No debate sobre a moção de censura proposta pelo Chega, o primeiro-ministro deu algumas explicações sobre a empresa que detém na sua órbita familiar, recusando-se a identificar os clientes por razões de “sigilo comercial”.

Na sua intervenção, Mariana Mortágua referiu-se aos sucessivos casos de potenciais conflitos de interesses no seio do Governo, afirmando que “o Primeiro-Ministro não deve convidar para o Governo um autarca com quem fez ajustes diretos, o secretário de Estado do Ordenamento do Território não deve abrir empresas imobiliárias enquanto faz uma lei sobre utilização de solos, o Presidente da Câmara de São João da Madeira não deve fazer ajustes diretos ao seu próprio sócio, e o ministro que foi Presidente da Câmara de São João da Madeira não deve manter uma imobiliária com esse sócio enquanto faz uma lei sobre utilização de solos”.

“O que diria o PSD da oposição sobre o comportamento deste PSD no Governo?
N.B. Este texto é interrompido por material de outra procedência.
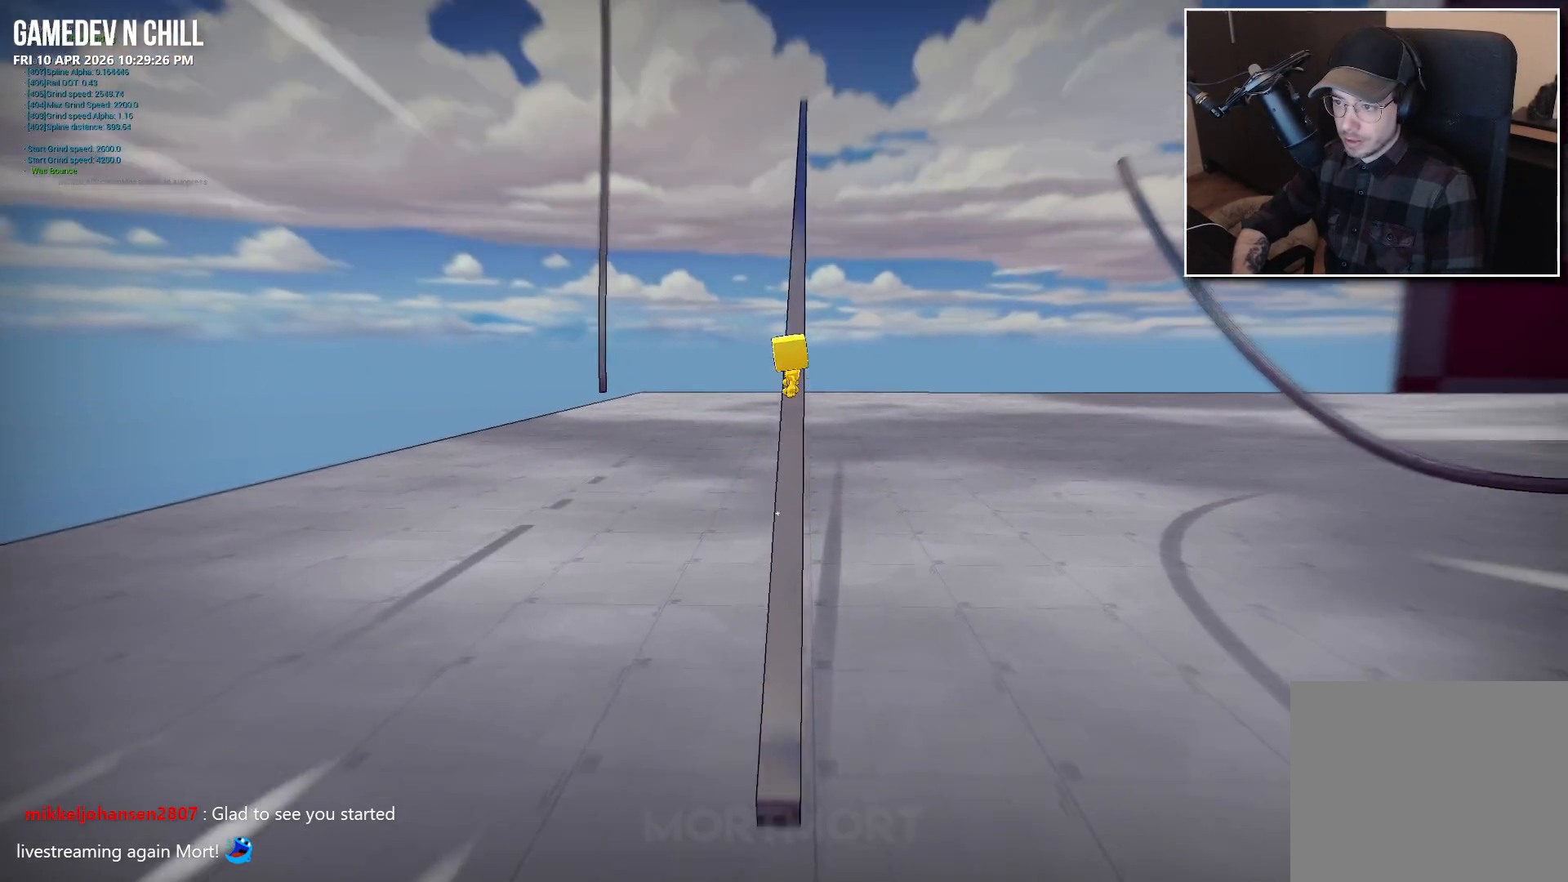
{"buttons": ["A"], "left_stick": "center", "right_stick": "center", "events": [[183, "A", "down"], [250, "left_stick", "center"]]}
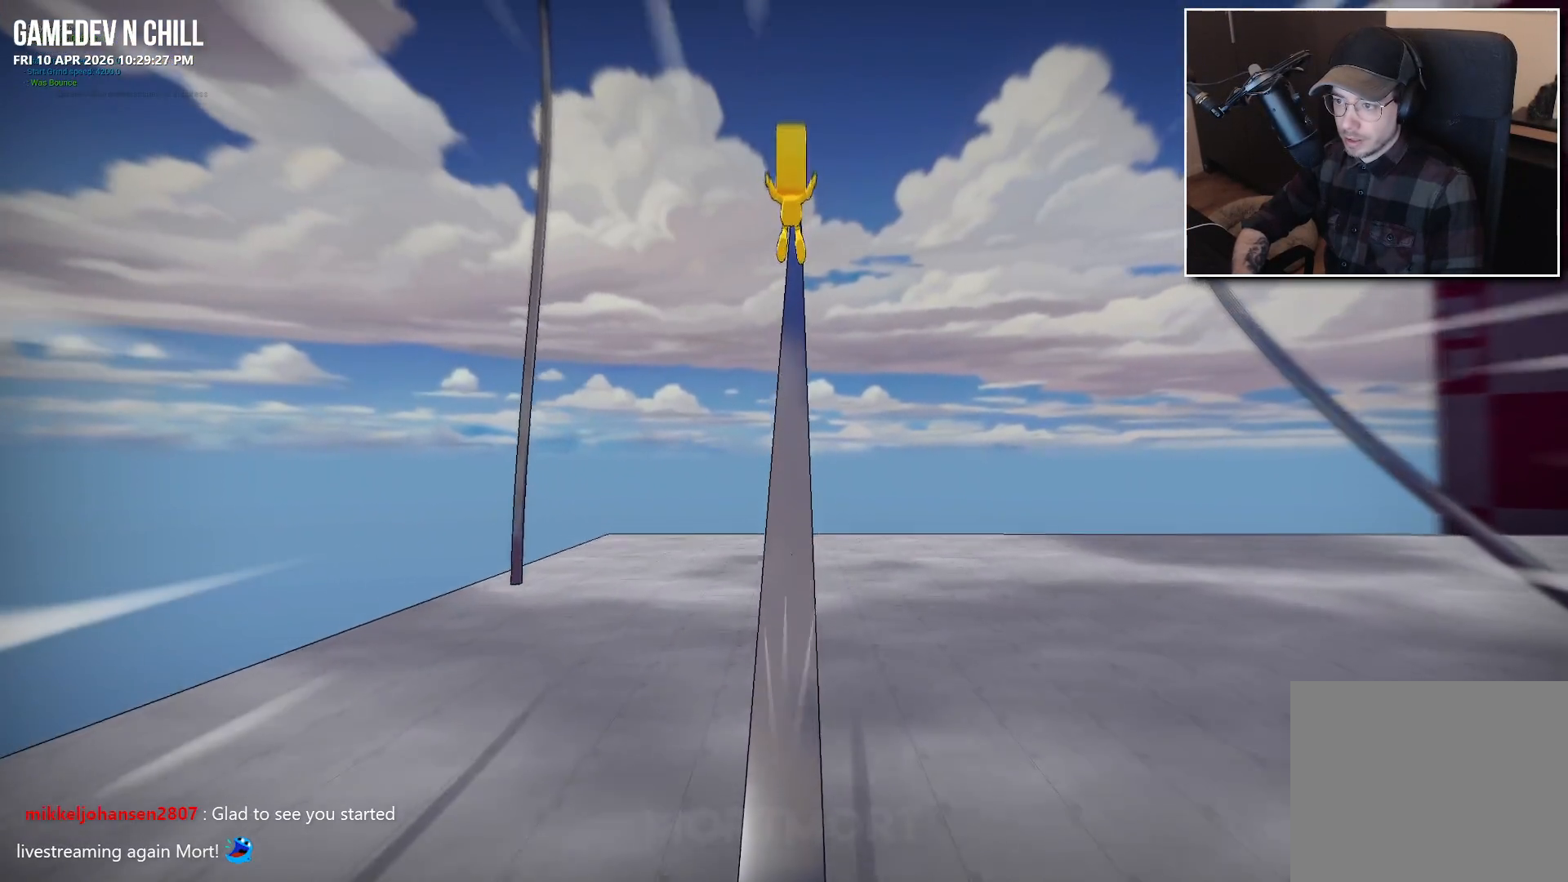
{"buttons": [], "left_stick": "up", "right_stick": "center", "events": [[417, "A", "up"], [433, "left_stick", "up"]]}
Todos sabemos o que diria”, prosseguiu Mariana Mortágua, lembrando que “nós avisámos que a lei dos solos era uma porta aberta à especulação” e é “uma lei errada e ferida de morte à nascença” por ter sido feita “por um ministro e um secretário de Estado que tinham imobiliárias”.

A coordenadora bloquista acusou ainda o Governo de olhar para o problema da habitação “do ponto de vista de um promotor imobiliário” quando a habitação e a especulação “são interesses em conflito”.

Sobre o partido proponente da moção de censura, Mariana Mortágua  lembrou que o Chega “viabilizou a lei dos solos de Hernâni Dias, Castro Almeida e Luís Montenegro”, que abre caminho “à corrupção, à especulação e aos conflitos de interesses”, adiando em seguida a votação que a pode revogar.

“Diga a verdade, Sr. deputado André Ventura. Olhe os portugueses nos olhos, e peça desculpa por agendar uma moção de censura para tapar as vergonhas da sua bancada” e por ter votado “para manter em vigor a lei de todos os conflitos de interesses”, prosseguiu Mariana Mortágua, acusando também o Chega de ser “financiado pelo setor imobiliário” e de ter na sua bancada “deputados com imobiliárias iguais às do ministro e do secretário de Estado”, sem terem pedido escusa das votações da lei dos solos por potenciais conflitos de interesses.